Agreed up to a point with you, Grumpy Old Sod, particularly on Western efforts to pressure Russia by absorbing the former Soviet satellites into the EU and NATO and push these institutions ever further east, despite Bush the Elder’s promise to Gorbachev that the U.S. wouldn’t support such a move in response to the U.S.S.R. pulling out of Eastern Europe in the early 90s. It’s hardly surprising the Russians are pissed off by that. Can’t agree on Maidan though. While the far right were clearly involved and I wouldn’t be the least surprised if it turns out the West had a surreptitious hand in things, those on the ground witnessed a more spontaneous movement than the one you describe. The London Review of Books has run some excellent articles recently on the situation and it’s more nuanced than you make out (Not sure if these are pay-walled. Some LRB articles are and some aren’t.) The following is from James Meek, 20/3/14 (Vol. 36, No. 6):
“It wasn’t the decision by Yanukovich, on 21 November, to back away from a deal for closer ties with the European Union that brought about the Ukrainian revolution.

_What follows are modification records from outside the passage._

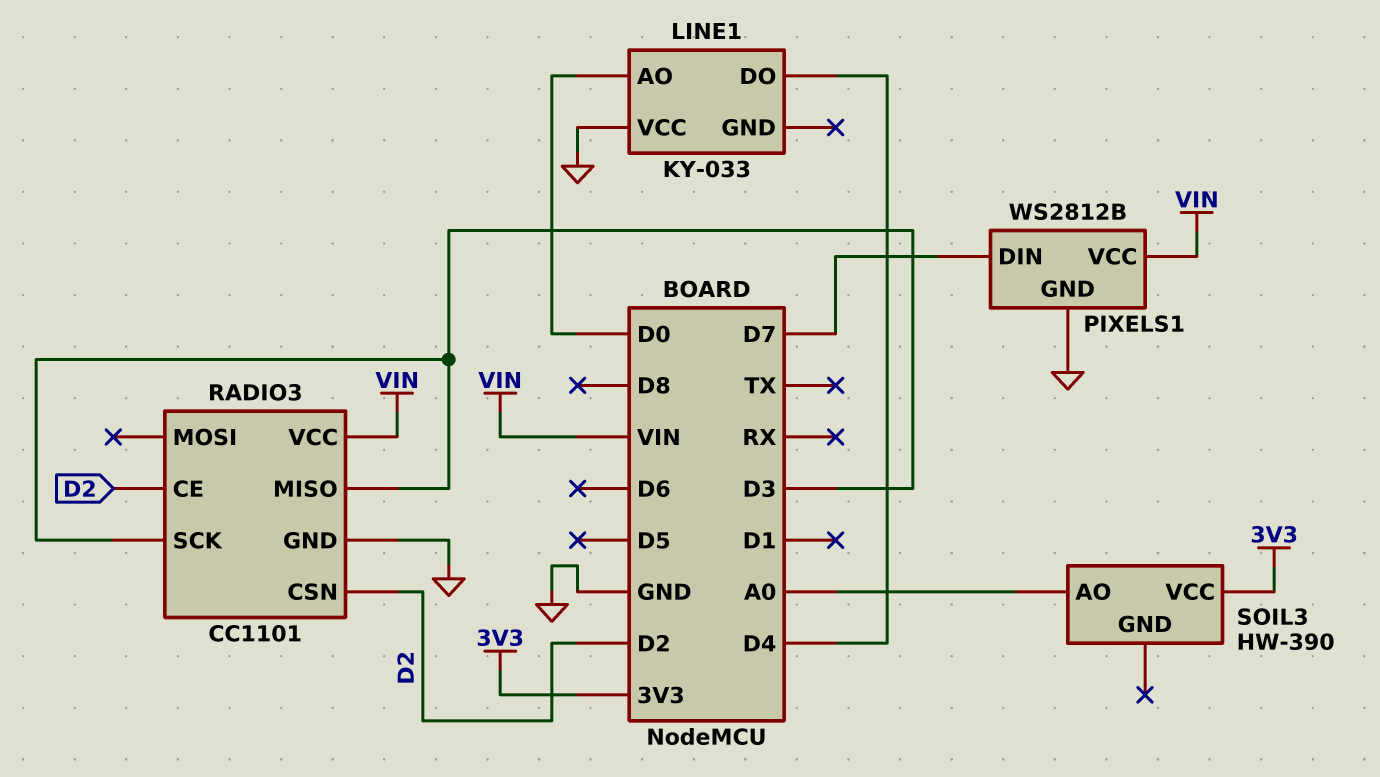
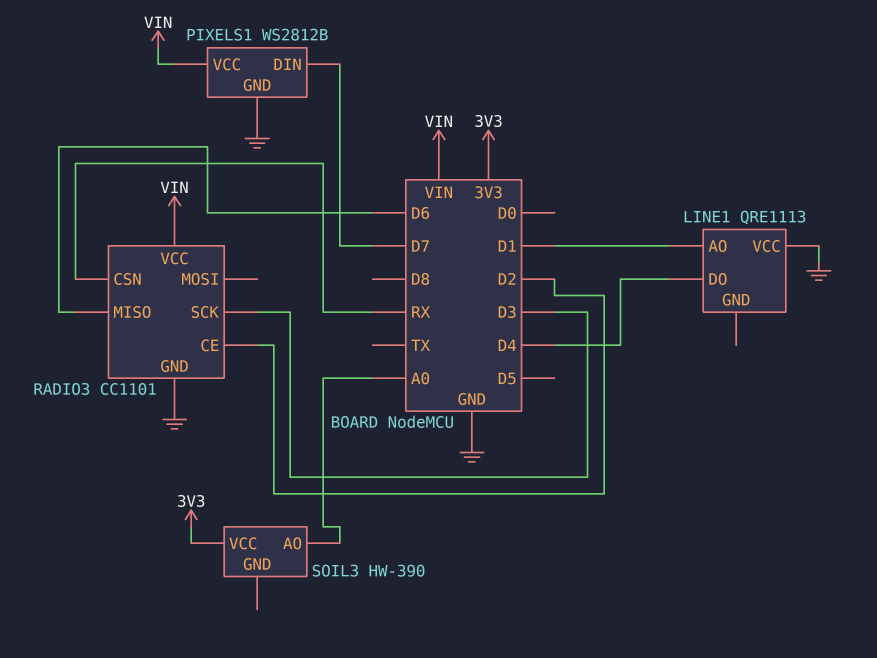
LINE1: KY-033 -> QRE1113
LINE1 pin AO: D0 -> D1
RADIO3 pin CSN: D2 -> RX
RADIO3 pin MISO: D3 -> D6

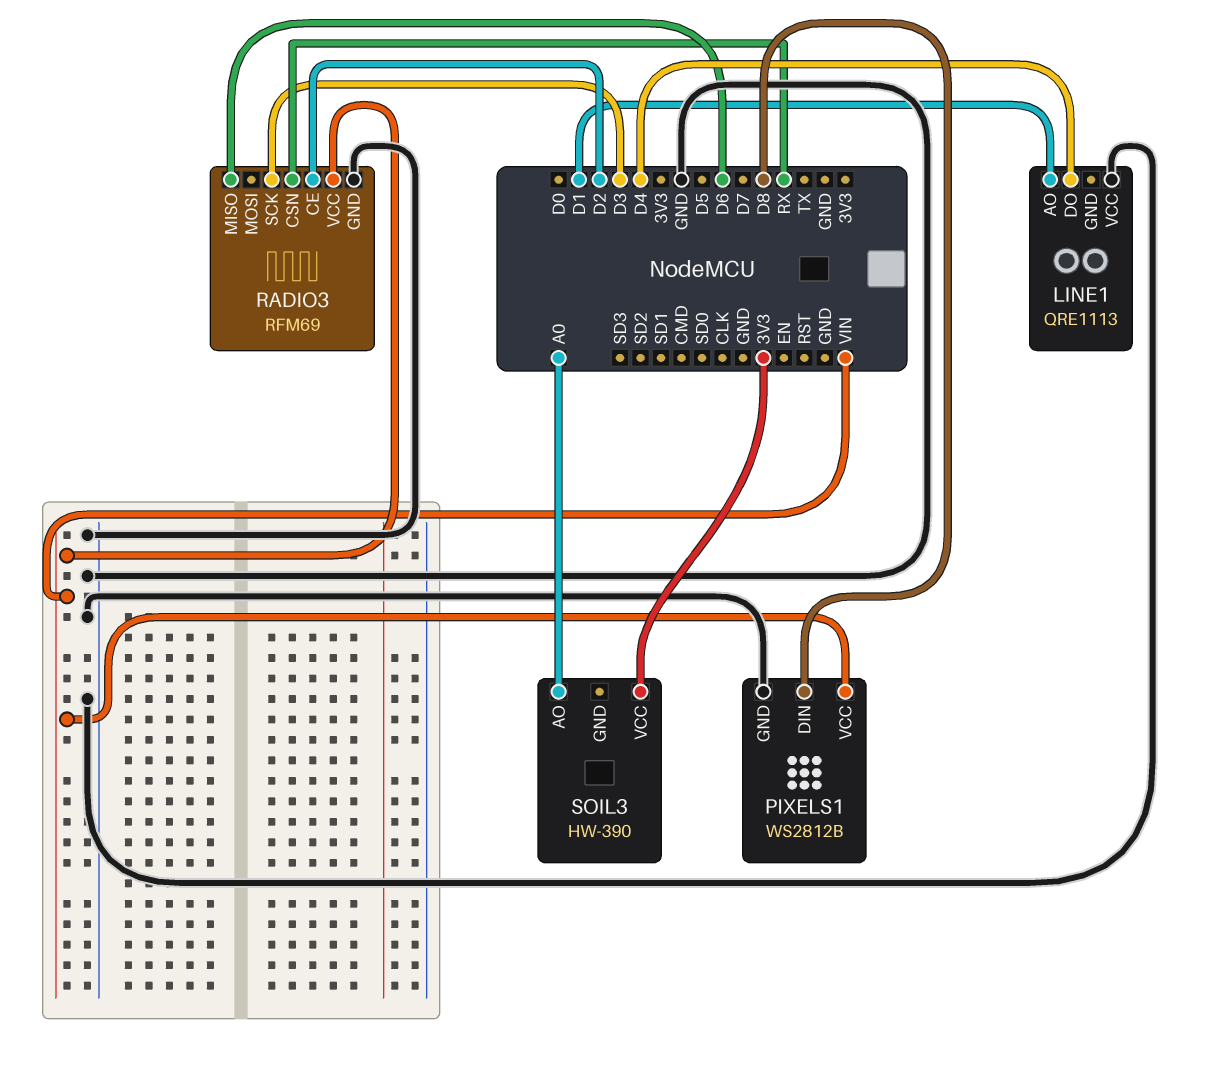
PIXELS1 pin DIN: D7 -> D8
RADIO3: CC1101 -> RFM69

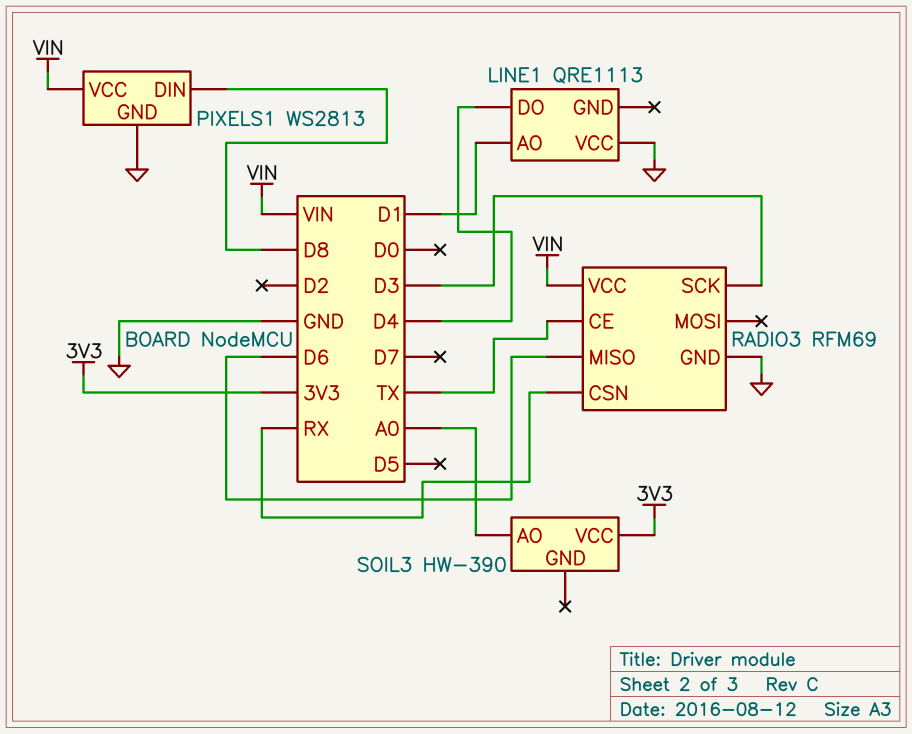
PIXELS1: WS2812B -> WS2813
RADIO3 pin CE: D2 -> TX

That merely set off demonstrations; a small-scale attack by protesters on the government on 24 November was easily beaten off by police firing tear gas. The catalyst for something more momentous was a series of video clips of an incident six days later, when the authorities made a heavy-handed attempt, in the small hours of a Saturday morning, to empty the square of a peaceful, unarmed crowd, many of them students hanging out to discuss the situation. Hundreds of riot police went in with batons, laying about them and shedding blood. Later the authorities said they had to clear the area to put up Kiev’s New Year tree. The images of police brutality accompanied by the screams of terrified protesters flashed around the country, and brought thousands of people in coaches from Lviv, the centre of Ukrainian nationalism in the west, and a hundred thousand or more Kievans onto the streets of the capital.”
The article goes on to make the case that, more than anything, the Ukrainian people were fed up with the corruption of the Yanukovich regime (which is not to say they’ll get any more joy from the current lot!):
“Corruption. Not Bandera, not Russia, not Europe – corruption.”
http://www.lrb.co.uk/v36/n06/james-meek/putins-counter-revolution
Again on “the tide of events” being with Putin, this from Tony Wood, 22/5/14 (Vol. 36, No. 10):
“One of the most striking features of the pro-Russian movements in eastern Ukraine, in fact, has been the institutional vacuum in which they have operated. In the absence of recognisable political parties that might channel their demands – but also defang them – the rough-and-ready methods of popular assemblies have taken hold; hence, too, the improvised character of the 11 May referendums. Whatever their level of support in Ukraine, these movements, combining nationalist appeals to Russian ethnicity and tradition with rebellious impulses to self-organisation, set an example Putin has no more desire to see emulated in Russia than he did the Maidan.”
http://www.lrb.co.uk/2014/05/12/tony-wood/lurching-towards-civil-war
Is there an even vaguely likely possibility that this nationalistic”demostrating”could backfire deeper in Russia by escalating anti-Russian sentiments into action in places like Chechnya?
It’s encouraging to hear that the pro-russian militias are having trouble recruiting.